Chapter 9
The case for change

Joint and Several and Proportionate Liability

9.1When assessing the case for change it is appropriate to weigh the relative merits of each option. In doing so, we need to look beyond our local jurisdiction and consider the way in which different liability models operate overseas. It is also important to consider whether harmonisation with Australia is desirable in this area. CER may provide an argument for change even if the options are otherwise finely balanced, because harmonisation can assist in achieving macro-economic advantages.

9.2The current system is geared toward protecting the plaintiff. The principal advantage of joint and several liability is that the party who has been injured does not bear the risk of absent or insolvent defendants. This protection rests on the idea that the parties who have actually caused the harm are each fully responsible for the loss, irrespective of their respective contribution to the total loss relative to each other. Because of this, each defendant should bear the risk of the absent or insolvent defendants, even if the result is that they become liable for the consequences of someone else’s actions as well as their own. The status quo therefore has an element of consumer protection, and is regarded in common law terms as “just”.

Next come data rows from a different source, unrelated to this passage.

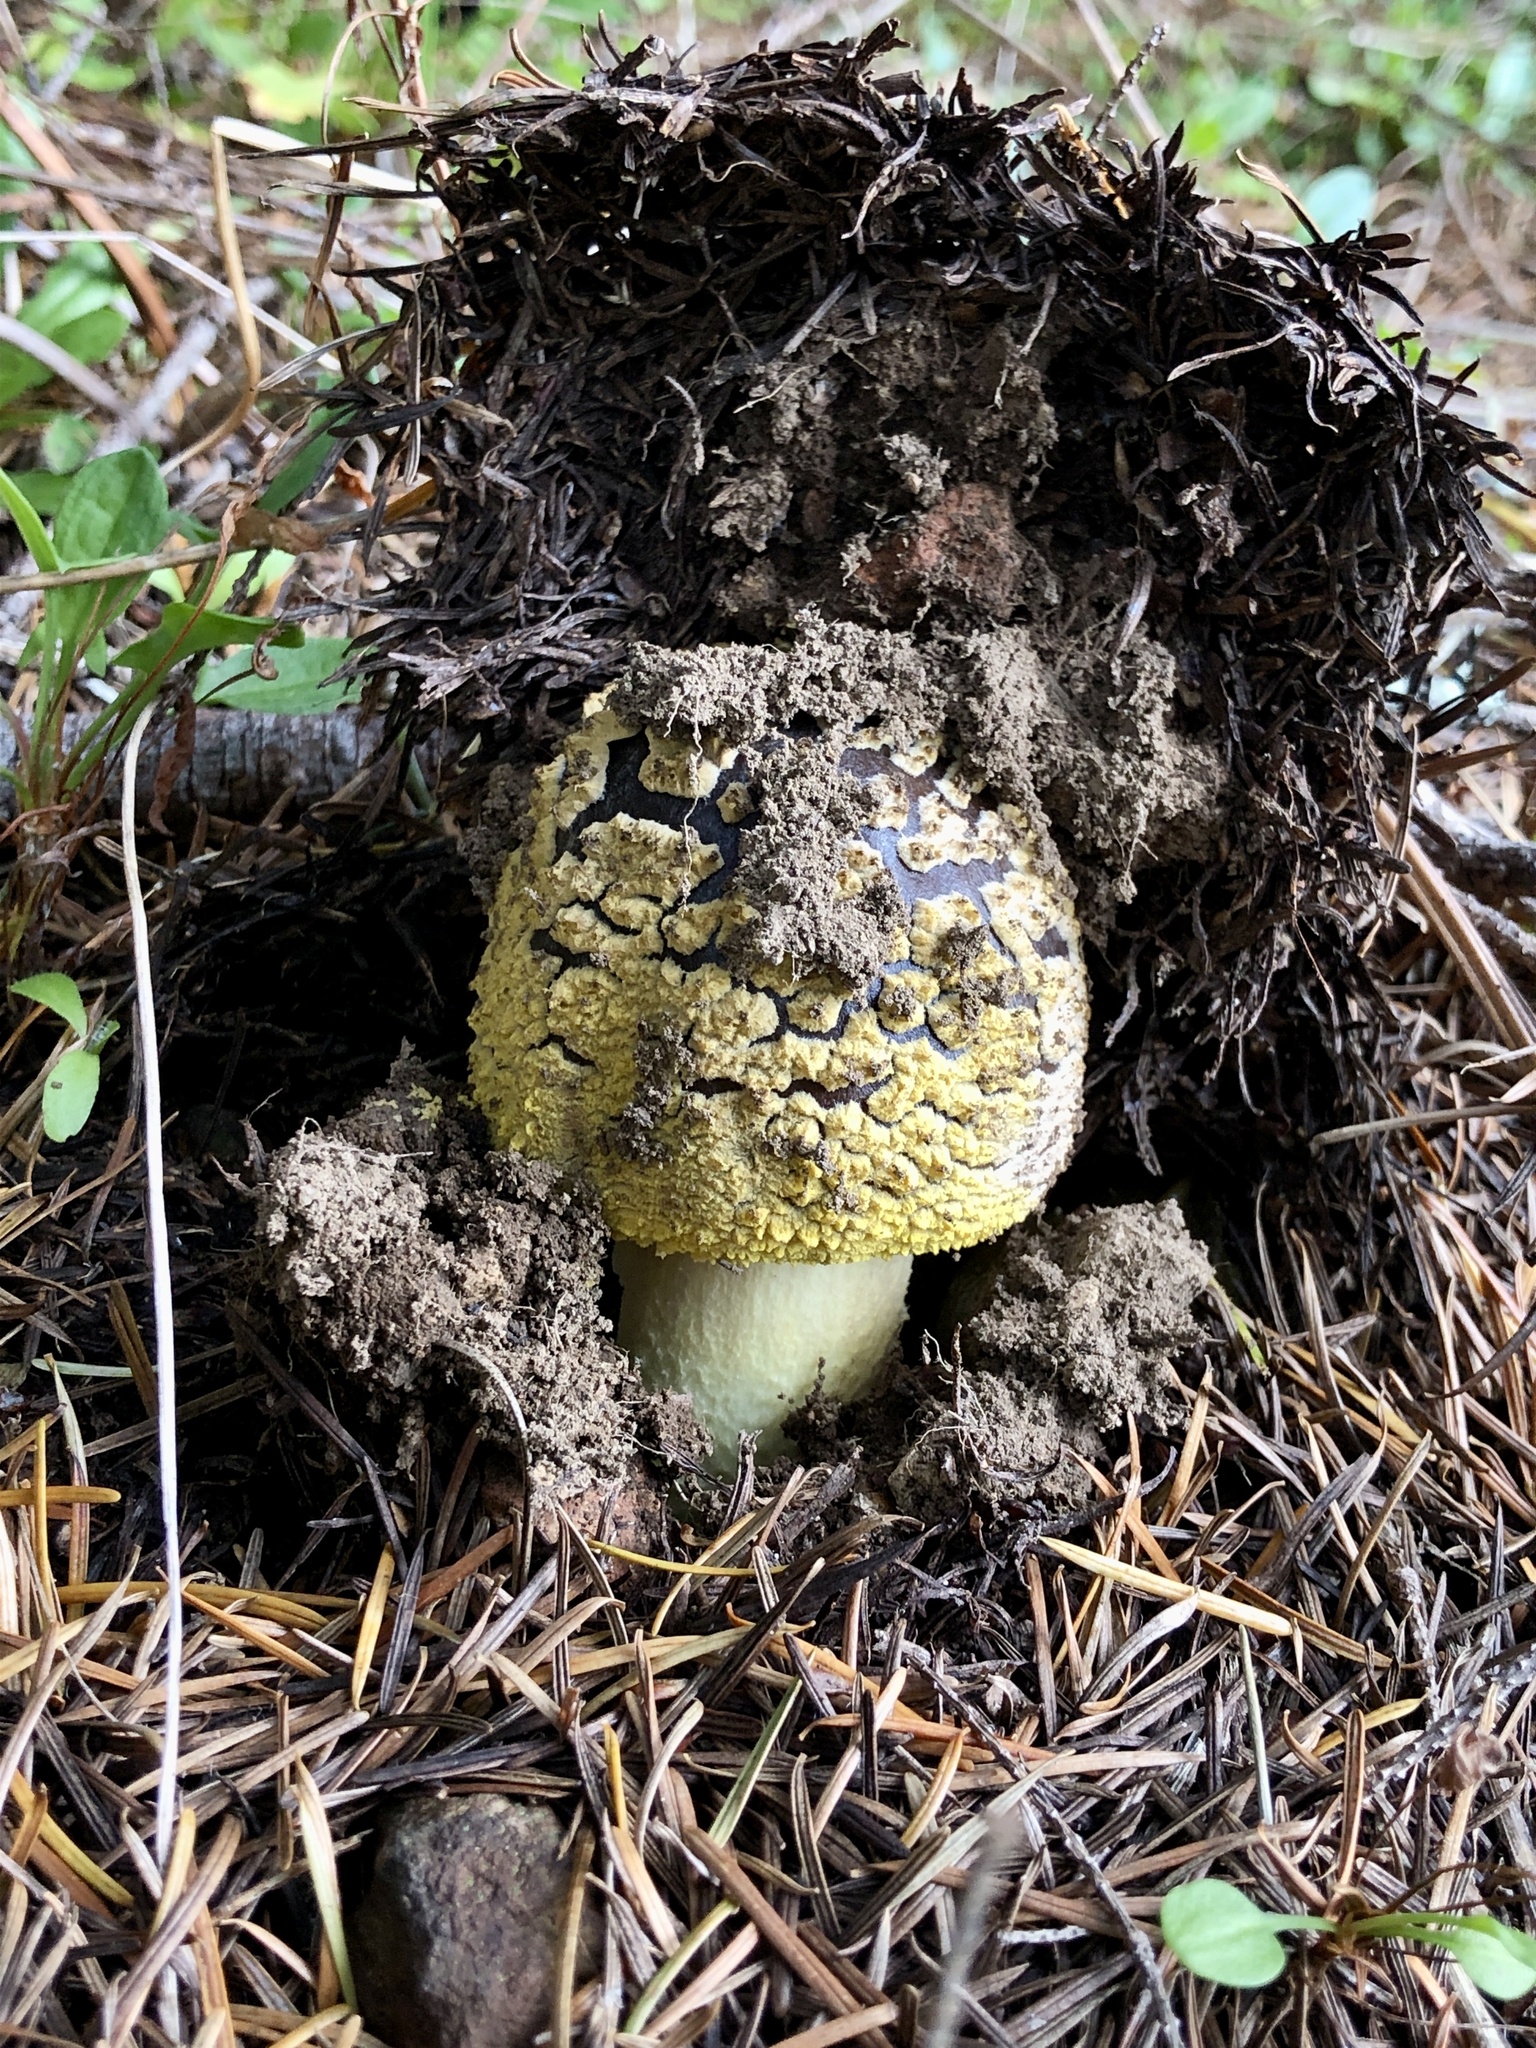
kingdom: Fungi
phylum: Basidiomycota
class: Agaricomycetes
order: Agaricales
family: Amanitaceae
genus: Amanita
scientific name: Amanita augusta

9.3This has been particularly evident in the leaky homes crisis. The claimants are making claims because they own a damaged home. Even where the claimant was the original owner when the house was built, they are unlikely to have had professional skills in contracting for building services. They were not therefore in the position to determine the relevant skills and capabilities of the numerous professional, trade and business providers that collectively go to build houses. It is the people who were contracted by the owner, plus any negligent regulator or inspector, who have individually or collectively caused the loss. Joint and several liability has provided the homeowner with the best opportunity to recover their loss.

9.4The contra argument is that contractors or regulators, who bear joint and several liability for losses that they have not themselves directly caused, may become risk averse. This can increase costs, or reduce the prospects of innovation. It has been argued that one of the reasons that New Zealand has high building costs is that large scale builders, especially from Australia, will not enter the market when faced with increased and unpredictable costs for builders stemming from the joint and several liability regime. It has also been suggested that joint and several liability gives territorial authorities strong incentives to be risk averse, and may contribute to higher than necessary housing costs.140

9.5Our overall conclusion at this stage is that there are not compelling efficiency grounds for proportionate liability. Joint and several liability and proportionate liability are equally efficient systems of allocating the total loss. It is certainly true that the two different systems lead to advantages for either the plaintiff or defendant and therefore significant differences in perceived fairness to one or the other. However, available economic analysis does not show that one system is superior to the other. Instead the choice between the two systems must be based on an overall assessment of who should bear the risks of absent or insolvent defendants.

9.6One qualification needs to be added to this analysis. This broad equivalency in economic effects presumes that the relevant system of joint and several liability allows liable defendants to seek contributions from other liable defendants. As we have discussed, that is generally the case in New Zealand but not in every case because neither contribution nor a contributory negligence defence are available in pure contract cases. Should joint and several liability eventually be retained in some or all circumstances, then perhaps it might be argued that it would be useful to consider bringing contract cases into line with other causes of action, by allowing contract defendants to seek contribution and plead contributory negligence where appropriate.

9.7In the case of joint and several liability, the risk lies with the defendants. The plaintiff has the theoretical certainty that they will be compensated for their loss, provided there is at least one defendant who can be brought to judgment and can cover the full cost. Such a defendant has to bear the loss caused by missing or insolvent defendants.

9.8In the case of proportionate liability, the risk lies with the plaintiff, since each defendant will only be liable for the proportion of loss allocated to them, according to their comparative responsibility. In the event of a missing or insolvent defendant, this loss will be borne by the plaintiff.

9.9Both systems lead to complex litigation, since this is a function of the number of parties who have potentially caused the loss. In joint and several liability, defendants have the incentive to join as many other defendants as possible in order to share the loss. In proportionate liability it is the plaintiff who has this incentive. They need to join as many defendants as possible in order to ensure as much of the loss as possible will be covered by the various defendants in the proportion they contributed to the loss.

140Housing Affordability Inquiry above n 80 at 161.